В спокойное время он бы, конечно, втянулся, но революционная мясорубка стремительно перемалывала нормы морали, что характерно, с обеих сторон баррикад. В лучшем случае поручик должен был написать прошение об отставке, в худшем превратиться в законченного циника. На счастье или несчастье ему встретился Зверев, что на пару со своим старшим товарищем, периодически помогал Шульгину не свихнуться. Двигал ли переселенцами расчет? Если и двигал, то не играл доминирующей роли. В том было скорее обыкновенное человеческое сочувствие, подкрепленное некоторой толикой интереса — а удастся ли им подкорректировать мировоззрение человека другой культуры, к тому же жандарма? Такое положение дел способствовал тому, что порою иновременцы не то чтобы несли полную чепуху, но говорили весьма вольно, называя свои доказательства мысленным экспериментом.

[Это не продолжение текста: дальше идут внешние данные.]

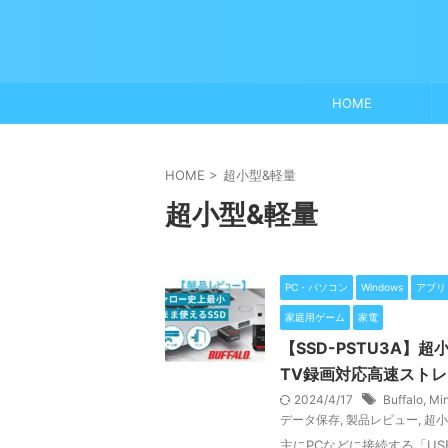
HOME
HOME
>
超小型&軽量
超小型&軽量
PC・パソコン
Windows
アプリ
家庭用ゲーム
家電
【SSD-PSTU3A
TV録画対応高速スト
2024/4/17
Buffalo
,
Min
データ保存
,
製品レビュー
,
超小
主にPCなどに接続する「U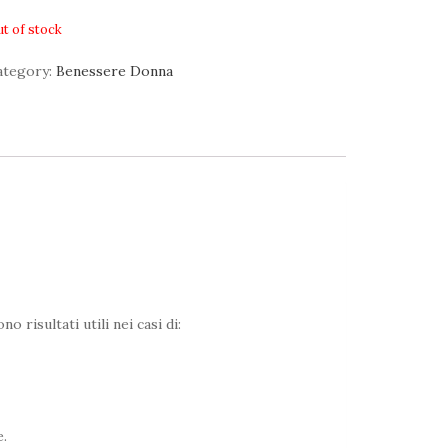
t of stock
ategory:
Benessere Donna
isultati utili nei casi di:
e.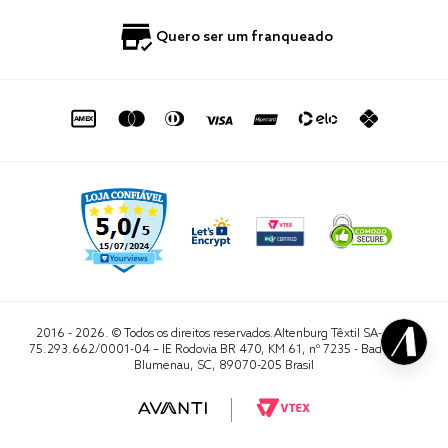
Blog
Fale Conosco
Quero ser um franqueado
Política de Privacidade
Quero Importar
0800 729 1588
Quero ser um franqueado
Termo de Uso
Portal do Lojista
de seg. à sex. das 8h às 16h50
sac@altenburg.com.br
2016 - 2026. © Todos os direitos reservados.Altenburg Têxtil SA- CNPJ
75.293.662/0001-04 – IE Rodovia BR 470, KM 61, nº 7235 - Badenfurt,
Blumenau, SC, 89070-205 Brasil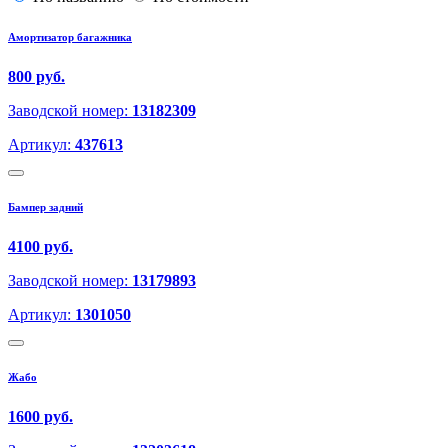
Амортизатор багажника
800 руб.
Заводской номер:
13182309
Артикул:
437613
Бампер задний
4100 руб.
Заводской номер:
13179893
Артикул:
1301050
Жабо
1600 руб.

Поплевав перед «тяжкой» работой на руки, переселенцы стали с воодушевлением просвещать несчастного аборигена в том, что есть, что на этом свете. Естественно, с их точки зрения.
Сначала хилым ручейком, а потом полноводным потоком в сознание жандарма полилась мысль о поразительном невежестве значительной части русской интеллигенции. Тяжелая артиллерия логических построений «чилийцев» с математической точность демонстрировала едва ли не слабоумие клиентов, при котором их недовольство режимом перерастало в борьбу с русской государственностью, а героика представала пошлой истеричностью. Конечно, таковыми являлись не все сторонники перемен, но весьма и весьма существенная часть. Об этой особенности российских социалистов говорить было не принято, а отдельные публикации на эту тему вызывали яростный протест публики, приравнивающей критический подход к позиции черносотенцев и крайних реакционеров. Переселенцы же пошли еще дальше — им удалось показать, что у наиболее яростных сторонников социальных перемен впереди маячит откровенная русофобия. Слышать такое из уст каких-то реэмигрантов было и странно, и даже неприятно. Некоторые оценки «чилийцев» оказались даже жестче, нежели царившие в жандармерии.

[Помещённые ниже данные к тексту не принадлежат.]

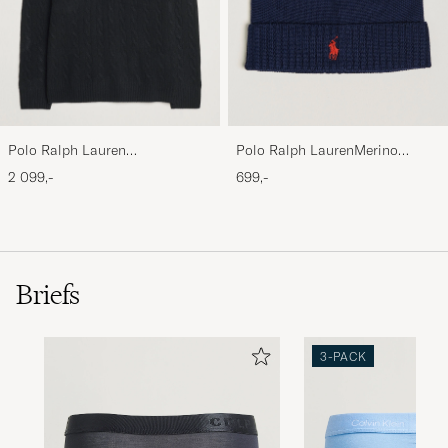
Polo Ralph Lauren
Polo Ralph LaurenMerino
Wool/Cashmere Cable Half Zip
BeanieHunter Navy
2 099,-
699,-
Polo Black
Briefs
3-PACK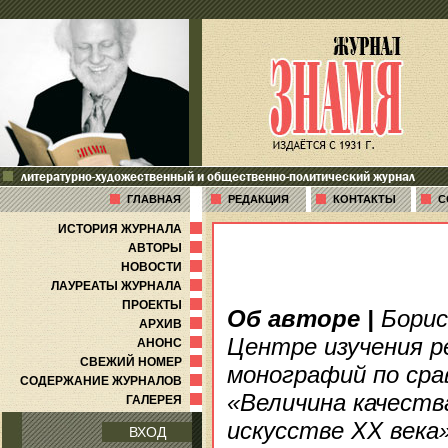
литературно-художественный и общественно-политический журнал
ГЛАВНАЯ
РЕДАКЦИЯ
КОНТАКТЫ
С
ИСТОРИЯ ЖУРНАЛА
АВТОРЫ
НОВОСТИ
ЛАУРЕАТЫ ЖУРНАЛА
ПРОЕКТЫ
Об авторе
|
Борис
АРХИВ
Центре изучения р
АНОНС
СВЕЖИЙ НОМЕР
монографий по сра
СОДЕРЖАНИЕ ЖУРНАЛОВ
«Величина качеств
ГАЛЕРЕЯ
искусстве XX века»
ВХОД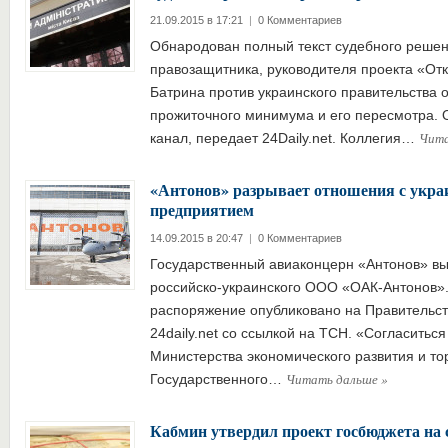
21.09.2015 в 17:21
|
0 Комментариев
Обнародован полный текст судебного решен
правозащитника, руководителя проекта «От
Батрина против украинского правительства 
прожиточного минимума и его пересмотра. 
Чита
канал, передает 24Daily.net. Коллегия…
«Антонов» разрывает отношения с укра
предприятием
14.09.2015 в 20:47
|
0 Комментариев
Государственный авиаконцерн «Антонов» вы
российско-украинского ООО «ОАК-Антонов»
распоряжение опубликовано на Правительст
24daily.net со ссылкой на ТСН. «Согласитьс
Министерства экономического развития и то
Читать дальше
»
Государственного…
Кабмин утвердил проект госбюджета на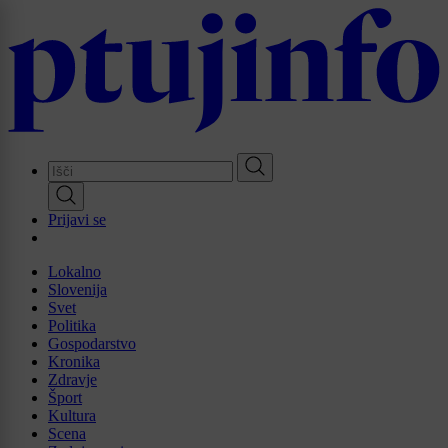
Skip
to
main
content
Prijavi se
Lokalno
Slovenija
Svet
Politika
Gospodarstvo
Kronika
Zdravje
Šport
Kultura
Scena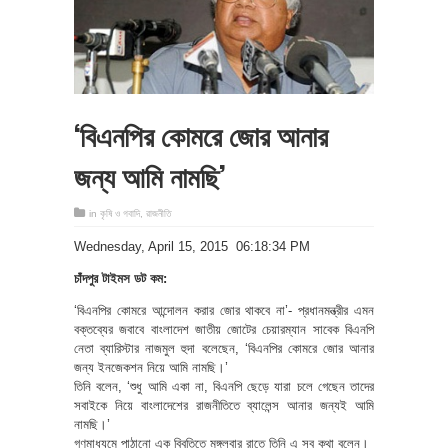
‘বিএনপির কোমরে জোর আনার
জন্য আমি নামছি’
in
কৃষি ও গবাদি
,
রাজনীতি
‎Wednesday, ‎April ‎15, ‎2015 06:18:34 PM
চাঁদপুর টাইমস ডট কম:
‘বিএনপির কোমরে আন্দোলন করার জোর থাকবে না’- প্রধানমন্ত্রীর এমন
বক্তব্যের জবাবে বাংলাদেশ জাতীয় জোটের চেয়ারম্যান সাবেক বিএনপি
নেতা ব্যারিস্টার নাজমুল হুদা বলেছেন, ‘বিএনপির কোমরে জোর আনার
জন্য ইনজেকশন নিয়ে আমি নামছি।’
তিনি বলেন, ‘শুধু আমি একা না, বিএনপি ছেড়ে যারা চলে গেছেন তাদের
সবাইকে নিয়ে বাংলাদেশের রাজনীতিতে ব্যালেন্স আনার জন্যই আমি
নামছি।’
গণমাধ্যমে পাঠানো এক বিবৃতিতে মঙ্গলবার রাতে তিনি এ সব কথা বলেন।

Не была обойдена вниманием и позиция власти. И опять в уши поручика полились весьма нелицеприятные оценки. К удивлению Виктора, его визави не заходились в праведном гневе по поводу расстрела девятого января. Расстрел безоружных, они называли расстрелом безоружных, но говорилось об этом, как о каком-то чисто техническом мероприятии.

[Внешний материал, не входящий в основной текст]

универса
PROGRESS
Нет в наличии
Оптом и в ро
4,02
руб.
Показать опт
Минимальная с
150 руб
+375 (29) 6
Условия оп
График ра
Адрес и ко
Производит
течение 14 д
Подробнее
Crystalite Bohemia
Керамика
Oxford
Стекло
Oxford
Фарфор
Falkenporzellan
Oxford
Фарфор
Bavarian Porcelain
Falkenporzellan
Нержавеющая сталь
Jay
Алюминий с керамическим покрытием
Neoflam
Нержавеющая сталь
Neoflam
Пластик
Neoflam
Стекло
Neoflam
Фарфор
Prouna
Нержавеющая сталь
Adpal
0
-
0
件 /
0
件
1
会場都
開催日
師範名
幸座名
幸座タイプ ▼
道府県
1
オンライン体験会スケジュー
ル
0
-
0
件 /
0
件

Более всего Шульгина поразил взгляд переселенцев на реформу образования, проведенную министром просвещения графом Толстым. По мнению Федотова, этот выпускник школы для слабоумных подростков, так Борис Степанович охарактеризовал мыслительные способности графа, был прямым потомком грибоедовского Скалозуба, но в отличии от своего «виртуального папаши», нашел, что вольнодумство шло только от изучения точных наук. В итоге объем точны наук сокращен был сокращен, а головы гимназистов напрочь забили изучением «мертвых» языков.